This Gold Nano-Slinky Is a Cancer-Detecting Hyperlens
The future-optics that may one day save your life.
Image: Litchinitser et al
Or maybe it looks more like a peacock? Either way, what you see above is really what's known as a hyperlens, a metamaterial-based composite allowing for imaging beyond the diffraction limit. For the first time, it will allow scientists to see (optically) at the scales of individual molecules, opening a whole new realm of super-tiny biology previously inaccessible to optical microscopes, including DNA strands and viruses.
The new hyperlens comes courtesy of electrical engineer Natalia Litchinitser and a team of researchers based at the University at Buffalo. Their work is published in the current Nature Communications.
The diffraction limit is a more or less fundamental lower limit on image resolution at very high magnifications, which has to do with the wave nature of light itself. If the size of an object to be imaged is smaller than half the wavelength of a light source, the result is that the image just kind of gets blurred out as it hits the lens of the microscope (or camera or telescope or whatever). When this blurring increases beyond the normal aberrations of the imaging system, it becomes impossible to distinguish between the target and the system itself.
The slinky lens works by capturing so-called evanescent waves, which are a lot like they sound. As light passes through some medium and encounters a boundary—light passing from air to water, for example, but any two media with different refractive indexes—some of it is reflected inward, where it becomes effectively "lost." The slinky's slinky-ness is actually a radial pattern of tiny slivers of gold, which act to convert decaying evanescent waves back into propagating waves—refocusing or recapturing them, in a sense.
The gold slivers work together to tweak what's known as "dialectric permittivity," which is a measure of how an electric field interacts or is resisted by free space.

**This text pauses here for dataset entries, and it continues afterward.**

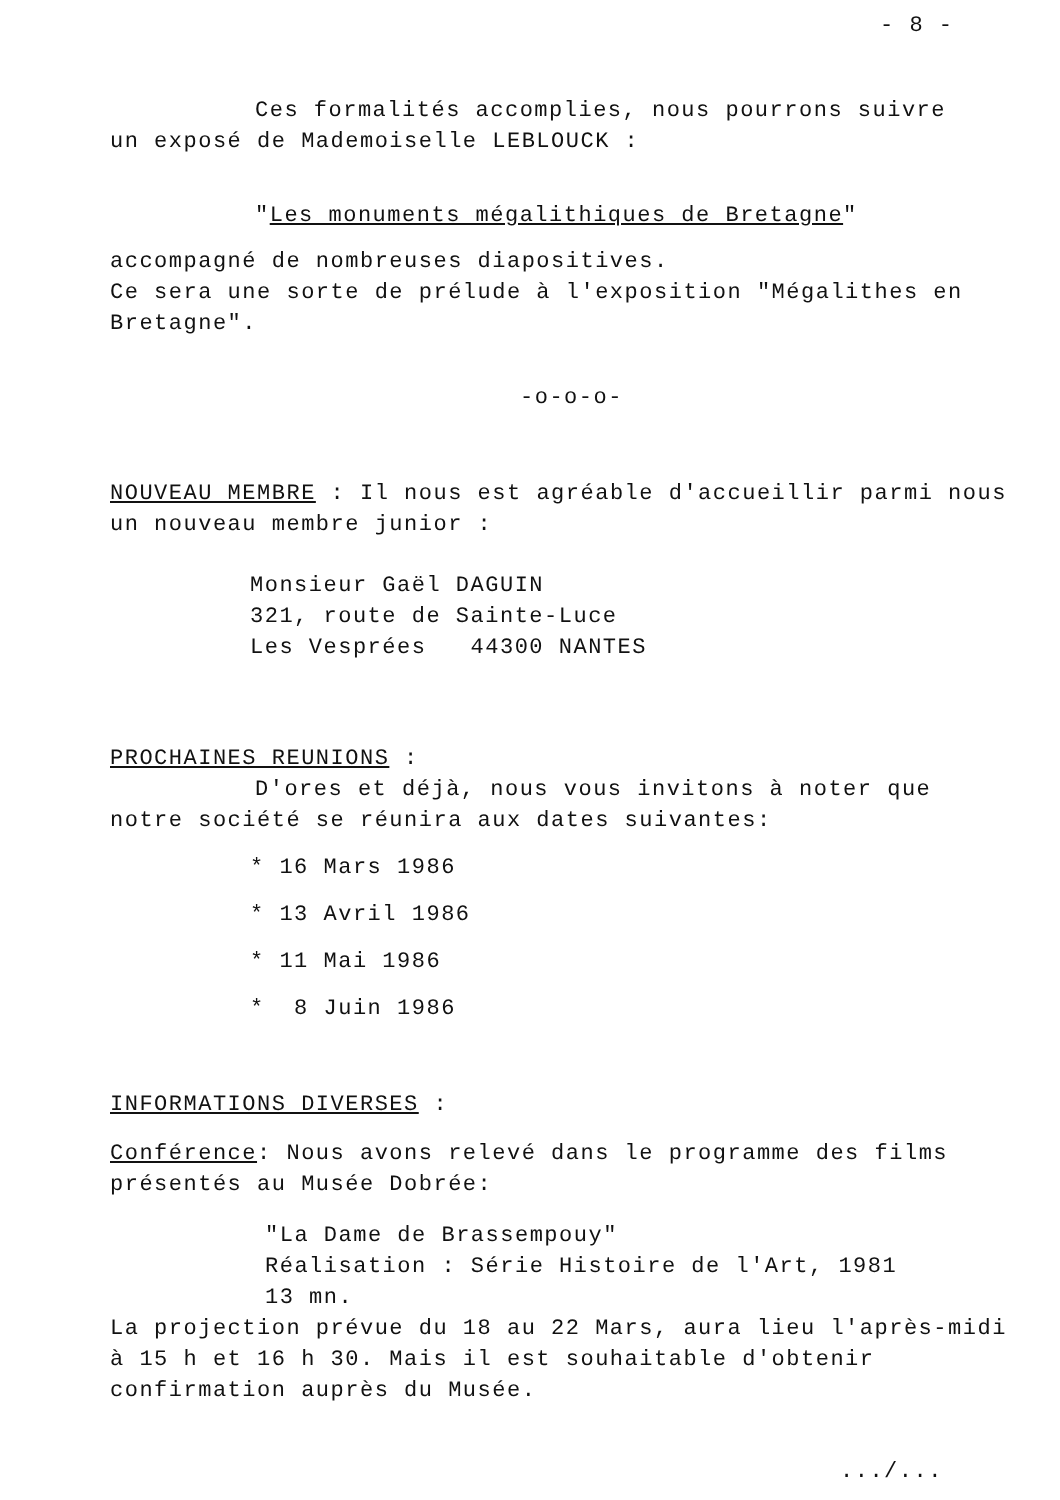- 8 -
Ces formalités accomplies, nous pourrons suivre
un exposé de Mademoiselle LEBLOUCK :
"Les monuments mégalithiques de Bretagne"
accompagné de nombreuses diapositives.
Ce sera une sorte de prélude à l'exposition "Mégalithes en Bretagne".
-o-o-o-
NOUVEAU MEMBRE : Il nous est agréable d'accueillir parmi nous un nouveau membre junior :
Monsieur Gaël DAGUIN
321, route de Sainte-Luce
Les Vesprées 44300 NANTES
PROCHAINES REUNIONS :
D'ores et déjà, nous vous invitons à noter que
notre société se réunira aux dates suivantes:
* 16 Mars 1986
* 13 Avril 1986
* 11 Mai 1986
* 8 Juin 1986
INFORMATIONS DIVERSES :
Conférence: Nous avons relevé dans le programme des films présentés au Musée Dobrée:
"La Dame de Brassempouy"
Réalisation : Série Histoire de l'Art, 1981
13 mn.
La projection prévue du 18 au 22 Mars, aura lieu l'après-midi à 15 h et 16 h 30. Mais il est souhaitable d'obtenir confirmation auprès du Musée.
.../...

Manipulating it just so lets the lens grab these loose waves and scoot them outward across the lens, converting inaccessible "near-field" information into far-field information.
"Evanescent waves with high angular momenta are radiated by the objects [being imaged]—subwavelength slits in our case—on the inside surface the hyperlens," Litchinitser told me. "They carry near-field information about the object, information about the smallest features of the object. The hyperlens is made of a specially-designed, strongly anisotropic material. Due to the unique dispersive properties of the hyperlens, these evanescent waves excite propagating modes inside the hyperlens, which can be used to transfer the near-field information to the far-field region of the outer surface of the hyperlens."
And so these formerly decaying evanescent components can now be collected and transmitted using standard optical components. It's all pretty clever.
This may prove to be vital if not revolutionary research in a large number of fields, but biology and medicine is where the need would seem to be most immediate. "For instance," Litchinitser and co. note, "it was shown that an ability to visualize nanoscale structures might be critical for early detection of various cancers, such as ovarian cancer, which is the fifth leading cause of death due to cancer in women, or adenocarcinoma in patients with chronic gastroesophageal reflux disease."
A slinky-based microscope might one day save your life.